I remember 3 years ago in 2G, nothing much has happen. Problems with friends that happen in class were minimum. I don't remember obscene things happening in the class ranging from people touching each other ass to dirty talk. It just show that society and the modern day influence is just horrible.

I just read a few minutes ago that 2G which is currently known as mesra have all these problems about people scolding and doing stupid things. I personally don't believe that any of this is actually necessary. Even the fact that they publish what they think about a guy on the internet. It just goes to show that people barely do it manually by just saying it on the spot. They just are not capable of doing that now. They rather just express it on the net.

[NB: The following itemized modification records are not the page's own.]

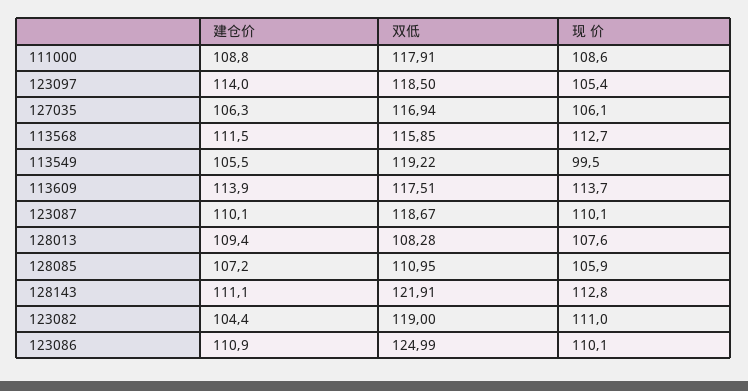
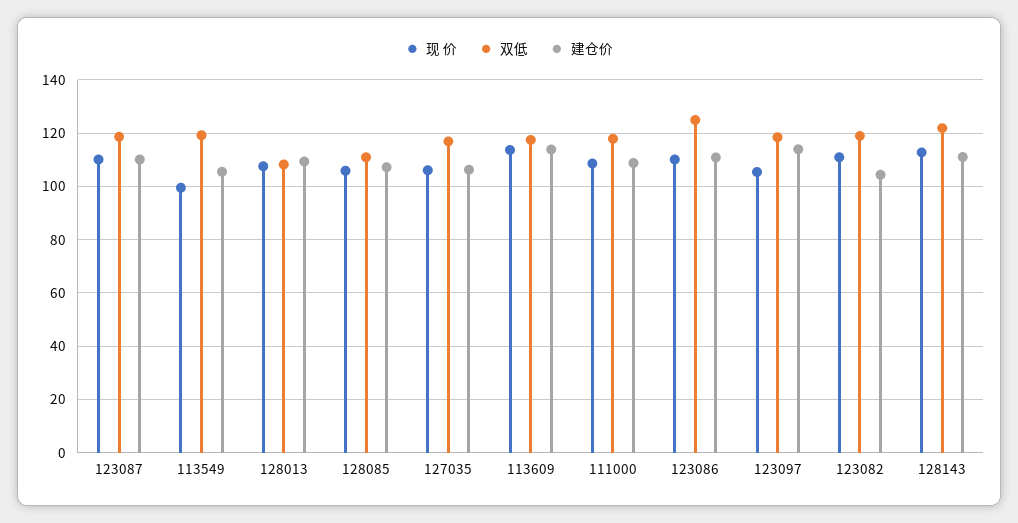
  {
    "建仓价": {
      "111000": 108.8,
      "123097": 114,
      "127035": 106.3,
-     "113568": 111.5,
      "113549": 105.5,
      "113609": 113.9,
      "123087": 110.1,
      "128013": 109.4,
      "128085": 107.2,
      "128143": 111.1,
      "123082": 104.4,
      "123086": 110.9
    },
    "双低": {
      "111000": 117.91,
      "123097": 118.5,
      "127035": 116.94,
-     "113568": 115.85,
      "113549": 119.22,
      "113609": 117.51,
      "123087": 118.67,
      "128013": 108.28,
      "128085": 110.95,
      "128143": 121.91,
      "123082": 119,
      "123086": 124.99
    },
    "现 价": {
      "111000": 108.6,
      "123097": 105.4,
      "127035": 106.1,
-     "113568": 112.7,
      "113549": 99.5,
      "113609": 113.7,
      "123087": 110.1,
      "128013": 107.6,
      "128085": 105.9,
      "128143": 112.8,
      "123082": 111,
      "123086": 110.1
    }
  }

The world is becoming a hostile place for something like an honest relationship. Friendship. I barely see that exist anymore. Hardly, do u see students now a days doing something sincere. Doing something honest and trustable to friends. Insult is something all too normal now a days.

Students now a day still willing start the game call "Dating". According to me, it just not right dating at this age. Nothing is right about it. I know that some people will say that i am saying this just because i have never dated and there is a reason too. I heard that people just cannot stick to their own principle. Their own rule they have created for themselves.

They have never bother to think about the consequences from their action and their words. They would do stupid things such as hanging out in school and with friends they don't even trust that much as their friends. They want to belong in the modern world. Then again, it is not even right. They don't really have true friends. They are just trying to fit in. They might hate what they are doing but at the end of the day, the main point is just to have someone there.

To know that somebody is there. They have to realize that things are not meant to be like that. It is suppose to be sincere, honest and truth friends. That is something the world lag off.

The influences of these internet and blogging has just gone over board. There are a lot of things that i have seen that parents spoilt there kids. I have seen it a lot. Ranging from camps and from people i see everyday.

Walking past some of them, i just can't bare they fact that they are just so spoilt. I can't even believe that their parents can watch their own son or daughter becoming so spoilt. It is unimaginable. I can see that everything the lower forms are just getting worst and worst. I will not doubt it, in a few years time if i come back to SMK Batu Lintang after my further study. I don't think i will know this school anymore.

There are so many changes that have happen since i have entered the school. It seems like a terrible nightmare to see the very school which i have seen as quite ok to becoming a dump. Just like an apple with a worm in it. It might look quite ok form the outside, but slowly as the worm eat the apple inside, it will become rotten. Soon, when the worm is exposed, it will be too late.